きっとそれが案内人の意図することなのだろう。
もう死んでいるのだから、魂が満足すれば成仏できるというものだ。きっと恵都もそうなっているのだろうと私は願っていた。目を閉じて穏やかに全てを受け入れようとした時、自分の名前を呼ばれた
「利香!」
声の方向を見ればそこに恵都がいる。
気がつけば私は高校生の姿となり、走り寄って来る恵都を力強く受け止めていた。そして全力で謝罪する。
「ああ恵都、本当にごめんね」
「ううん、そんなことはもういいの。また利香に会えたことが嬉しい」
私たちは暫く抱き合った。かけがえの無い友達との再会。これで悔いはない。
「ようやく二人の仲は元通りに戻りましたね」
白いスーツを着た案内人が祝福の拍手と共に再び現れた。
「案内人さん!」
私と恵都は驚いて同時に叫ぶ。
それが楽しいとばかりに案内人はにやりと笑った。
「さてと、ここからは二人の答え次第です。この後どうしたいですか?」
どうしたいといわれて、私たちは困惑した。
お互い言葉につまった。
よく考えれば今、自分たちは生きてない。
もしもの世界を見ただけで現実は恵都も自殺した事は変わってないのだろう。
あの世に行く前に恵都と和解できたとはいえ、現実が何も変わってないのなら私の後悔は実際にはそのままであり、それは恵都も同じことに思えた。
「私は……」
面白いほど恵都と息がぴったり合って二人してはもった。お互いの気持ちが手に取るように伝わってくる。そして私たちは一緒に叫んだ。
「生きたい!」
案内人はわかりきっていたかのように私たちに丸いものを一つずつ両手に乗せて差し出した。

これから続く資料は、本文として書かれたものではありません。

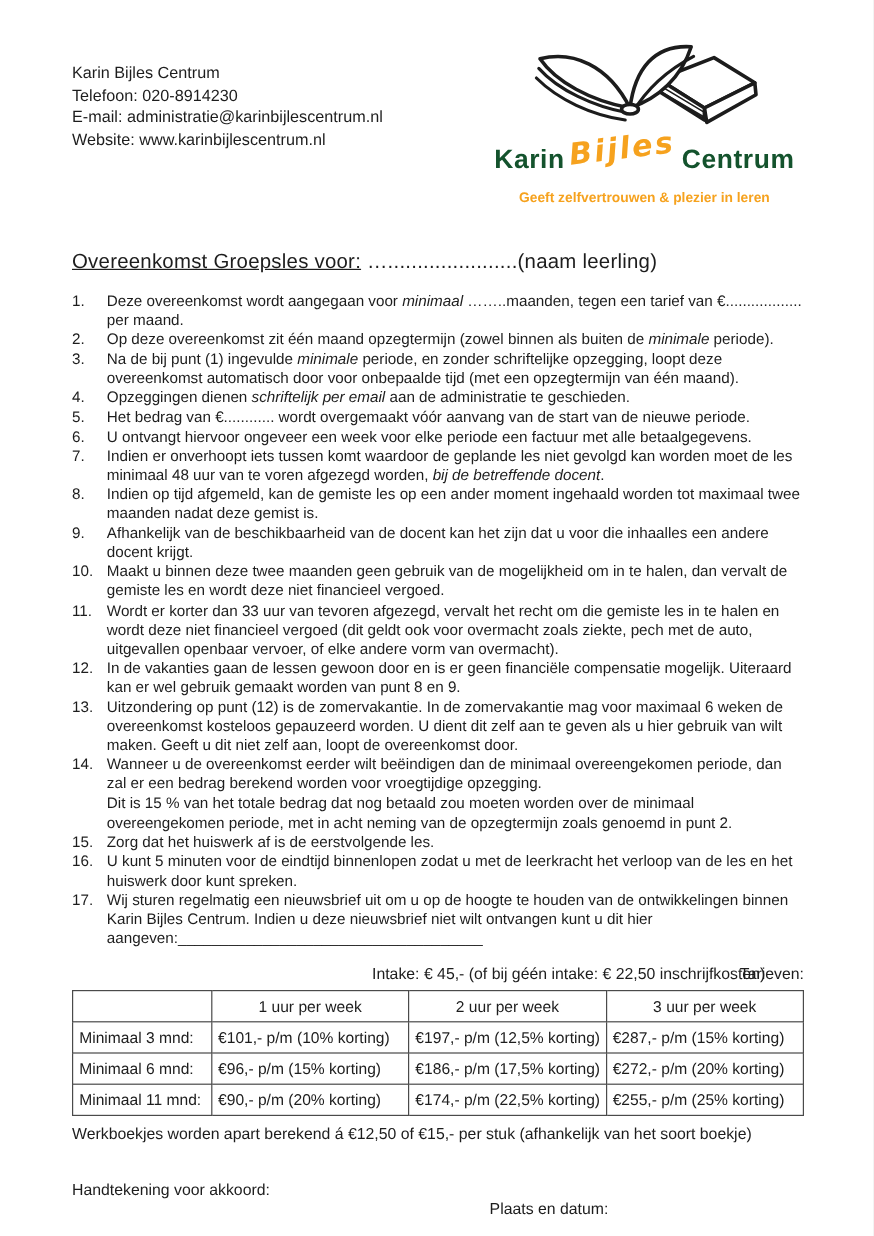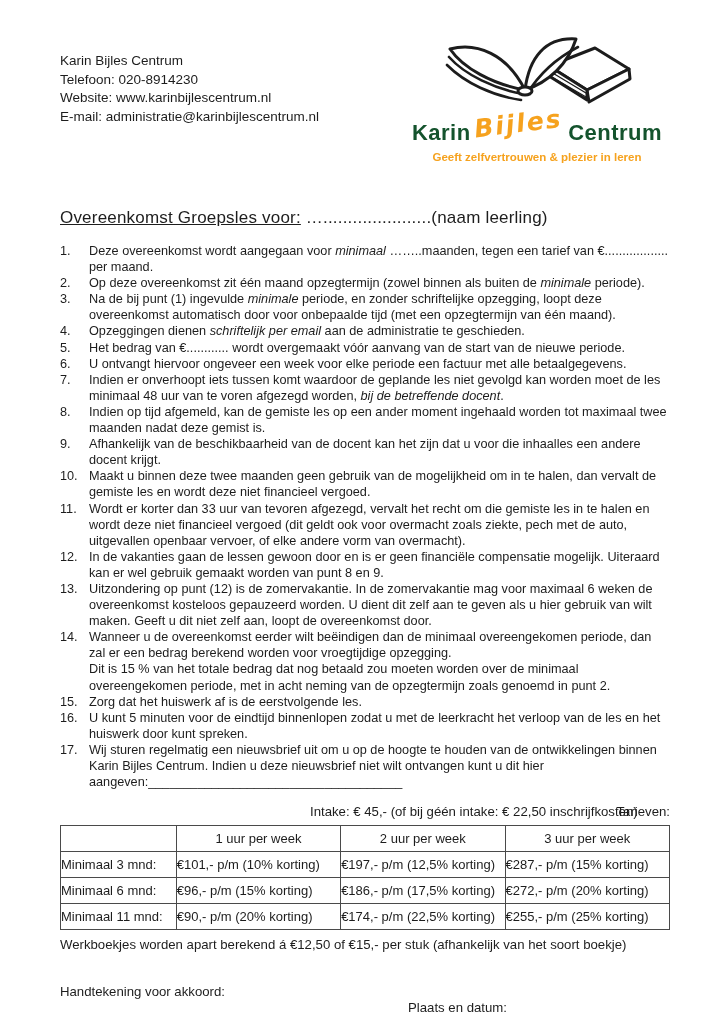--- a/index.html
+++ b/index.html
@@ -14,62 +14,62 @@
   .contact{font-size:13.5px;line-height:18.5px;}
   .logo{position:absolute;top:-24px;right:-12px;width:290px;text-align:center;}
   .logo svg.books{display:block;margin:0 auto;width:200px;height:95px;}
   .logo-line{position:relative;height:34px;margin-top:-6px;white-space:nowrap;}
   .logo-word{font-weight:bold;font-size:22px;letter-spacing:.5px;}
   .logo-script{
     display:inline-block;font-size:25px;font-weight:bold;font-style:italic;
     transform:rotate(-7deg) translateY(-8px);letter-spacing:2px;
     font-family:"DejaVu Sans",sans-serif;
   }
-  .tagline{font-size:11.5px;font-weight:bold;margin-top:0;}
+  .tagline{font-size:11.5px;font-weight:bold;margin-top:8px;}
   
   .title{
     text-align:left;font-size:17px;margin-top:26px;letter-spacing:0.2px;
     white-space:nowrap;
   }
   .title .u{text-decoration:underline;}
   
   .terms{margin-top:15px;height:552px;overflow:hidden;font-size:12.7px;line-height:16.1px;}
   .item{position:relative;display:flex;}
   .item .num{flex:0 0 29px;}
   .item .tbody{flex:1;}
   .it{font-style:italic;}
   
   .tar-row{position:relative;margin-top:9px;font-size:13.2px;height:18px;text-align:right;}
   .tar-row .intake{position:absolute;left:250px;top:0;white-space:nowrap;}
   table.tarieven{
     border-collapse:collapse;width:610px;margin-top:3px;
     font-size:13px;table-layout:fixed;
   }
   table.tarieven th,table.tarieven td{
-    border:1.4px solid #4a4a4a;padding:3px 0;height:19px;
+    border:1.4px solid #4a4a4a;padding:3px 5px;height:19px;
     overflow:hidden;white-space:nowrap;
   }
   table.tarieven th{font-weight:normal;text-align:center;}
   table.tarieven td{text-align:left;}
   .werkboekjes{margin-top:7px;font-size:13.2px;}
   
   .sig-labels{position:relative;margin-top:32px;font-size:13.2px;height:18px;}
   .sig-labels .right{position:absolute;left:348px;top:16px;}
 </style>
 <style>.c-blue{color:#14532d;} .c-orange{color:#f6a21e;} .page{color:#1d1d1d;}</style></head>
 <body>
 
 <div class="page">
 
   <div class="hdr">
     <div class="contact">
       <div>Karin Bijles Centrum</div>
       <div>Telefoon: 020-8914230</div>
+      <div>E-mail: administratie@karinbijlescentrum.nl</div>
       <div>Website: www.karinbijlescentrum.nl</div>
-      <div>E-mail: administratie@karinbijlescentrum.nl</div>
     </div>
 
     <div class="logo">
       <svg class="books" viewBox="0 0 200 95">
         <g stroke="#1c1c1c" fill="#ffffff" stroke-width="3" stroke-linejoin="round" stroke-linecap="round">
           <path d="M112,38 L158,20 L192,41 L150,62 Z"></path>
           <path d="M192,41 L193,51 L152,74 L150,62 Z"></path>
           <path d="M112,38 L112,48 L150,72 L150,62 Z"></path>
           <path d="M114,44 L149,65 M113,48 L149,69" stroke-width="1.4" fill="none"></path>
           <path d="M88,62 C70,26 40,14 13,21 C26,40 55,56 88,62 Z"></path>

それはラメが入ったようにキラキラとしたラムネだった。
「これは今までのものとは違う過去へ戻れる片道切符です。あなたたちが戻りたいと願ったところへと戻ります」
私も恵都もそれを手にし、お互い顔を見合わせた。
案内人に最後に礼を言う。
「お礼なんていいんですよ。私も楽しみましたから。利香さんがもしもの世界を願い、恵都さんが見事にそれをクリアしたからですよ。できない人たちもいてそのまま天に召されることもあるんですよ」
この人は何かのゲームでもするように色々と死んで後悔のある人を試しているように思えた。私たちは見事に合格したのだ。

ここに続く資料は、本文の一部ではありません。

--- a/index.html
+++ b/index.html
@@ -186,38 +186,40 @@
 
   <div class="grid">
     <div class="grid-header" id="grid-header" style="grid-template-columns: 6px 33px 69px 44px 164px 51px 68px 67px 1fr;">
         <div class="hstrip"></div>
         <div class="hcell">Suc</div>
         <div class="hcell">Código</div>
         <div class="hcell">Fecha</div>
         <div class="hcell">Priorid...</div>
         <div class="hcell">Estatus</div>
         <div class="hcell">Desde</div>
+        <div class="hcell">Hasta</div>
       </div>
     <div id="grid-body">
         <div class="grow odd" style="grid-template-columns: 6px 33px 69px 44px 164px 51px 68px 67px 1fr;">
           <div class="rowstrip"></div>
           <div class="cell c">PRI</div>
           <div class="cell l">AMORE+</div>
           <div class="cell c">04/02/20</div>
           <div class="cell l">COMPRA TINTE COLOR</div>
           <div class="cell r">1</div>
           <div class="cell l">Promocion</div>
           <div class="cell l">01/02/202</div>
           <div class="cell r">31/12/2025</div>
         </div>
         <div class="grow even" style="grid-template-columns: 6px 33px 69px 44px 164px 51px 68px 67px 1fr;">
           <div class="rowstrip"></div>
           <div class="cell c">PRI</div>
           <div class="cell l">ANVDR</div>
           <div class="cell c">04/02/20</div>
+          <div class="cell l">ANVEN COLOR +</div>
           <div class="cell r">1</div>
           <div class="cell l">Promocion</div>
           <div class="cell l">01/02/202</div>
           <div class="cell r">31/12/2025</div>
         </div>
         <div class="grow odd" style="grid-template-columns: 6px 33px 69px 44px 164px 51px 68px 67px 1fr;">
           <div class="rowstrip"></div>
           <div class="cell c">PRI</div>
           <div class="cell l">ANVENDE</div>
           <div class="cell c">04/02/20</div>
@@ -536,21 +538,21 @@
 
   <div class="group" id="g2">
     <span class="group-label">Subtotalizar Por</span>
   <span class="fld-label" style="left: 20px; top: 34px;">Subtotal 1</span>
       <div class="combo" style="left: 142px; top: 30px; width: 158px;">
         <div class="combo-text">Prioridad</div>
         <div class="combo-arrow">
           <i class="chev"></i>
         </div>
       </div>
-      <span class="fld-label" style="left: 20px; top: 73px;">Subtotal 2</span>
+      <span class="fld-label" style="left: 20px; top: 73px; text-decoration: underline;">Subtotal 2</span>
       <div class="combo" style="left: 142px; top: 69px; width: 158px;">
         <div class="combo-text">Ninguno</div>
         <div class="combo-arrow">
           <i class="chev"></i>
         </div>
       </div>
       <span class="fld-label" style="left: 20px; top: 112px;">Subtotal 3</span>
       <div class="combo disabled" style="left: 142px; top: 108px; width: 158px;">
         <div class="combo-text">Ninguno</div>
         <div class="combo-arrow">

「でもこれからは二人次第ですよ。この先の未来をどうするかはあなたたちがどうしたいかですからね」
案内人のウインクを合図に私たちは同時にラムネを口に放り込んだ。
確かにしゅわっとして体がすごい力で引っ張られた。
気を失うくらい訳がわからなくなっていたけど、視界が開けて正気に戻った時恵都が椅子から立ち上がっているのが目に入った。私が後ろを振り返りそれを見ていた。

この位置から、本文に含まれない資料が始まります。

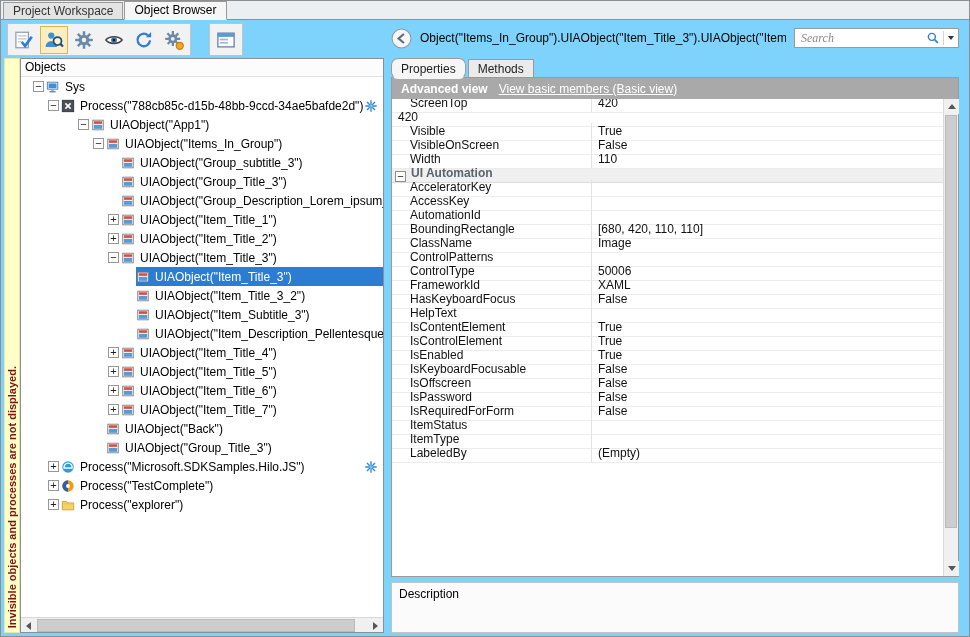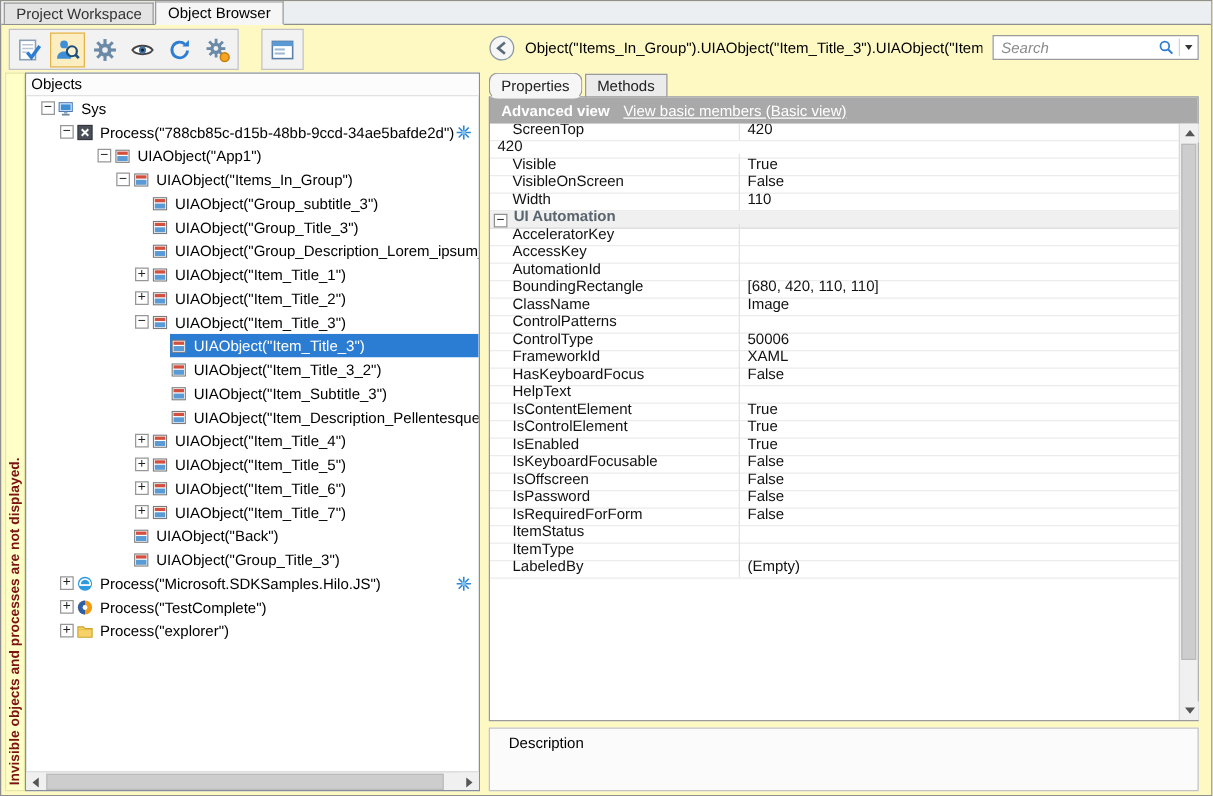--- a/index.html
+++ b/index.html
@@ -1,18 +1,18 @@
 <!DOCTYPE html>
 <html><head>
 <meta charset="utf-8">
 <style>
   * { margin:0; padding:0; box-sizing:border-box; }
   html,body { width:970px; height:637px; }
   body { font-family:"Liberation Sans",sans-serif; font-size:12px; background:#dcdcdc; position:relative; overflow:hidden; }
-  .app { position:absolute; inset:0; background:#fef9c3; border:1px solid #8f8f8f; overflow:hidden; }
+  .app { position:absolute; inset:0; background:#7dd3fc; border:1px solid #8f8f8f; overflow:hidden; }
 
   
   .wtabs { position:absolute; top:0; left:0; right:0; height:19px; display:flex; align-items:flex-end; padding-left:2px; border-bottom:1px solid #8f8f8f; background:#eceff1; z-index:5; }
   .wtab { padding:1px 9px 2px; height:17px; border:1px solid #9a9a9a; border-bottom:none; background:#e4e4e4; color:#333; margin-right:1px; white-space:nowrap; }
   .wtab.active { background:#f6f6f6; height:19px; margin-bottom:-1px; border-bottom:1px solid #f6f6f6; color:#000;text-align:center; }
 
   .content { position:absolute; top:19px; left:0; right:0; bottom:0; }
 
   
   .tbgroup { position:absolute; top:3px; height:33px; display:flex; align-items:center; gap:2px; padding:1px 2px; border:1px solid #c2c2c2; background:#f2f2f2; }
@@ -51,21 +51,21 @@
   .tri.right { border-top:4px solid transparent; border-bottom:4px solid transparent; border-left:5px solid #565656; }
   .tri.up { border-left:4px solid transparent; border-right:4px solid transparent; border-bottom:5px solid #565656; }
   .tri.down { border-left:4px solid transparent; border-right:4px solid transparent; border-top:5px solid #565656; }
 
   
   .crumb-bar { position:absolute; left:390px; top:6px; right:10px; height:24px; display:flex; align-items:center; gap:8px; }
   .back-btn { width:21px; height:21px; flex:none; }
   .back-btn svg { width:21px; height:21px; display:block; }
   .crumb { flex:1; white-space:nowrap; overflow:hidden; color:#000; }
   .searchbox { flex:none; width:165px; height:20px; border:1px solid #9a9a9a; background:#fff; display:flex; align-items:center; padding:0 4px 0 6px; }
-  .searchbox input { flex:1; min-width:0; border:none; outline:none; background:transparent; font-family:Liberation Sans, sans-serif; font-size:12px; color:#333; }
+  .searchbox input { flex:1; min-width:0; border:none; outline:none; background:transparent; font-family:Liberation Serif, serif; font-size:12px; color:#333; }
   .searchbox input::placeholder { font-style:italic; color:#8a8a8a; }
   .mag svg { width:14px; height:14px; display:block; }
   .search-sep { width:1px; height:14px; background:#d4d4d4; margin:0 4px 0 3px; }
   .caret { width:0; height:0; border-left:3.5px solid transparent; border-right:3.5px solid transparent; border-top:4px solid #333; }
 
   
   .rtabs { position:absolute; left:390px; top:38px; height:20px; display:flex; z-index:3; }
   .rtab { padding:0 9px; line-height:18px; height:19px; margin-top:1px; margin-right:2px; border:1px solid #9a9a9a; background:#ebebeb; color:#222; }
   .rtab.active { height:21px; margin-top:0; line-height:20px; background:#f6f6f6; border-bottom:1px solid #f6f6f6;border-radius:7px; }
 
@@ -80,21 +80,21 @@
   .pval { flex:1; padding-left:6px; line-height:17px; white-space:nowrap; overflow:hidden; color:#111; }
   .prow.group { background:#f0f0f0; border-bottom:1px solid #dcdcdc; }
   .gexp { width:11px; height:11px; flex:none; border:1px solid #8e8e8e; background:#fff; font-size:11px; line-height:9px; text-align:center; margin:3px 2px 0 3px; color:#222; }
   .gname { font-weight:bold; color:#59646e; line-height:17px; padding-left:3px; }
 
   .vscroll { position:absolute; top:21px; right:0; bottom:0; width:15px; background:#f0f0f0; border-left:1px solid #dadada; }
   .vs-up { top:0; left:0; } .vs-down { bottom:0; left:0; }
   .vthumb { position:absolute; left:1px; right:1px; top:16px; bottom:48px; background:#cdcdcd; border:1px solid #bababa; }
 
   
-  .desc { position:absolute; left:390px; top:562px; right:10px; height:51px; border:1px solid #c3c3c3; background:#fbfbfb; padding:4px 15px; }
+  .desc { position:absolute; left:390px; top:562px; right:10px; height:51px; border:1px solid #c3c3c3; background:#fbfbfb; padding:4px 7px; }
 </style>
 </head>
 <body>
 
 <div class="app">
 
   <div class="wtabs">
       <div class="wtab">Project Workspace</div>
       <div class="wtab active">Object Browser</div>
     </div>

恵都もその時戻ってきたばかりなのか困惑している様子だ。
私は瞬時に把握した。これは自己紹介の時だ。私はもう一度最初から恵都と友達になりたいと願ったのだ。
そうだ思い出した。あの時私が振り返り、彼女に言った言葉があった。
「落ち着いて。好きなものを言えばいいよ」
そして口パクで『ラムネ』と言ってみた。
恵都はすぐさま理解する。
「あっ、好きな食べ物はラムネです!」
堂々と言い切った恵都。おどおどしている彼女じゃなかった。そしてその後を続けた。
「私は精一杯、生きたいです! 宜しくお願いします」
その声は教室に広がり、皆を圧倒させた。
私たちだけがその言葉の意味の重みを知っている。
私にはとても胸に響き、涙がこぼれそうになっていた。